• _Text_:
_ _ _

Haare auf den Szenen

Er/sie/es setzt sich in Szene. Eine haarige Angelegenheit. Die eigenhändige Kopfrasur als öffentlicher Akt. Und das Publikum klatscht hemmungslos Beifall. So geschehen im Frankfurter Römer während der Buchmesse in diesem Herbst 2022. Die schriftstellernd sich betätigt habende Nonbinärperson vorn am Redepult sagt Danke für den Erhalt des Deutschen Buchpreises und zieht obenrum blank, um ein Zeichen zu setzen in Solidarität mit Frauen im Iran. Ob denen das was hilft?

Bipolare Störung ganz neuer Art. Die Sprache als kulturelle Errungenschaft wird zur Nebensache, wenn Gendersprech um die Ecke biegt und jeglichen Ausdruck in textueller Form zunächst sexuell auflädt, um ihn anschließend dafür und deswegen anzuklagen, zu kriminalisieren sowie im finalen Verdammungsurteil Genugtuung zu erhoffen, indem man geschlechtliche Indifferenz propagiert.

Wer Juror*inn*en zu solch einer Bepreisung kommen und den Saal darob jubeln lässt, hat eindeutig zu tief in den Taumelbecher geguckt. Dieser Schluck war – mal wieder – einer zuviel. Unsere Kultur ist der spätrömischen Dekadenz ja bereits seit längerem gefährlich nahe, wie in anderem Zusammenhang der allzu früh verstorbene Guido Westerwelle einst bissig feststellte – vor nunmehr gut zwölf Jahren.

Friedrich Nietzsche (1844-1900), dessen Geburtstag am 15. Oktober auch in diesem Jahr wieder vergessen wurde, hat sich bereits zu seiner Zeit mit den Verfallserscheinungen des bürgerlichen Kulturbetriebs geisteswach befasst. Er sah jedoch – freilich von unerreichbar hoher Warte aus – zugleich die Morgenröte einer neuen heiteren Welt. Sein vielgescholtener und grob fahrlässig missverstandener Begriff des „Übermenschen“ meint genau dies.

Wir Heutigen hingegen pflegen keine phantasiebegabten Kräfte, die uns zu rundum geistigen Inszenierungen befähigen könnten. Die dazu nötigen künstlerischen Grundkenntnisse sind ja nicht mehr gefragt. Im Bereich des Sprachlichen wären dies, noch vor aller literarischen Formgebung, etwa der Sinn für Klang und Schrift, die Liebe zu reichem Wortschatz und eigenes Zutrauen in Hinsicht auf Orthographie und Grammatik. Des Büchermachens ist kein Ende, aber das richtige Leben muss davon nicht zwangsläufig belästigt werden. Erst dort, wo „Haltungzeigen“ das gute Buch quasi ersetzt, ist der Wurm drin. Wir folgern einigermaßen frech: Das jüngst preisgekrönte Werk ist keinesfalls das beste auf der diesherbstlichen Frankfurter Bücherschau.

_ _ _

• _Folgende Daten_:

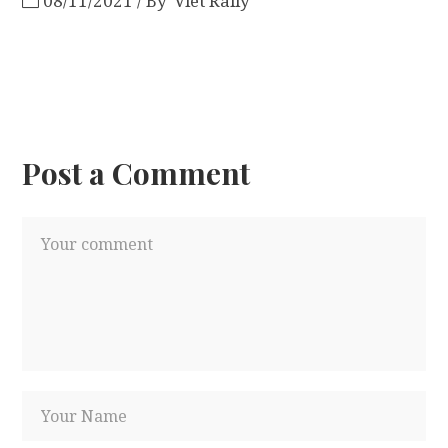
08/11/2021
By
Viet Rally
Post a Comment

_ _ _

• _Material erkunden_:
A. Prüfen Sie, ob die Aussagen (i) bis (iii) mit dem Text über die Buchpreisverleihung übereinstimmen. Antworten Sie jeweils mit Ja oder Nein und zitieren Sie die entscheidenden Worte des Textes wörtlich.
(i) Die Preisverleihung fand im Frankfurter Römer während der Buchmesse statt.
(ii) Nietzsches Geburtstag wurde in diesem Jahr gebührend gefeiert.
(iii) Das preisgekrönte Werk ist laut Text das beste auf der Frankfurter Bücherschau.
B. Schreiben Sie den Text über die Buchpreisverleihung nach seinem letzten Satz weiter.

• _Lösungen zur Übung_:
A.
(i) Ja: „So geschehen im Frankfurter Römer während der Buchmesse in diesem Herbst 2022.“
(ii) Nein: „dessen Geburtstag am 15. Oktober auch in diesem Jahr wieder vergessen wurde“
(iii) Nein: „Das jüngst preisgekrönte Werk ist keinesfalls das beste auf der diesherbstlichen Frankfurter Bücherschau.“

B.
Vor genau fünfhundert Jahren ging es entschieden besser mit der Umwertung aller Werte: Auf der Leipziger Buchmesse im Herbst des Jahres 1522 gab es das erste gedruckte Neue Testament in deutscher Übersetzung von Martin Luther. Wir nennen es nach dem Erscheinungsmonat „Septembertestament“. Im Nu war dieses Buch vergriffen. Die zweite durchgesehene Auflage – „Dezembertestament“ – erschien nur drei Monate später und wurde ebenfalls ein Verkaufsschlager. Die lesende Gesellschaft dürstete nach frischem Wasser aus geistig-geistlich verlässlichem Quellgrund.

Die Umstände, die zur Entstehung dieser bahnbrechenden philologisch-literarisch-musikalisch inspirierten Arbeit führten, waren haarig genug: Luther fand sich nach seiner Rückkehr vom Wormser Reichstag Anfang Mai 1521 als Entführter auf der Wartburg wieder. Die, wie sich rasch herausstellte, gutartigen, von Kurfürst Friedrich dem Weisen beauftragten Häscher befahlen dem verängstigten Mönchsprofessor, seine Tonsur unsichtbar zu machen, sprich: sich Haupthaar und Vollbart wachsen zu lassen, um unerkannt als „Junker Jörg“ zu überleben. Seine Gegner in ganz Deutschland sollten glauben, der geächtete und gebannte Rebell Martin Luther sei tot; sein Fall könne zu den Akten gelegt werden.

Der einsame und von Anfechtungen heimgesuchte Burginsasse stürzte sich in Arbeit: Deren zuverlässige Grundlage bildete die wenige Jahre zuvor gedruckte griechische Urtextausgabe des Humanisten Erasmus von Rotterdam. In wenigen Wochen war die Rohfassung dieser deutschen Übersetzung vollendet. Im März 1522 verließ Luther heimlich sein Verlies und kehrte in die Residenzstadt seines ihn schützenden Landesherrn zurück. Durch die „Invocavit-Predigten“ beendete er den Wittenberger Bildersturm, den fanatisierte Kommilitonen unter Professoren und Studenten entfacht hatten. Dann sprach er mit Philipp Melanchthon und anderen Mitstreitern seine Übersetzung Wort für Wort durch, beförderte das Ergebnis zum Druck und brachte so das erste hochdeutsche Buch der Weltgeschichte unter die Leute.

Haare wachsen, Haare fallen. Herren kommen und gehen. Kulturen gehen unter und entstehen neu. In Szene setzen sich alle: die einen, weil sie sich selber total wichtig finden – die anderen, indem sie einfach ihre eigenen Gaben und Fähigkeiten in den Dienst dessen stellen, was sachlich in dem, was Karl Jaspers die geistige Situation der Zeit genannt hat, gerade dran ist und ohne Ansehen der Person/Allgemeinheit/Mehrheitsmeinung gesagt/gelesen/beherzigt werden muss. Merke: Nicht überall, wo man/frau/divers Rasuren/Verzichte/Zeichenhandlungen inszeniert, werden auch tatsächlich alte Zöpfe abgeschnitten.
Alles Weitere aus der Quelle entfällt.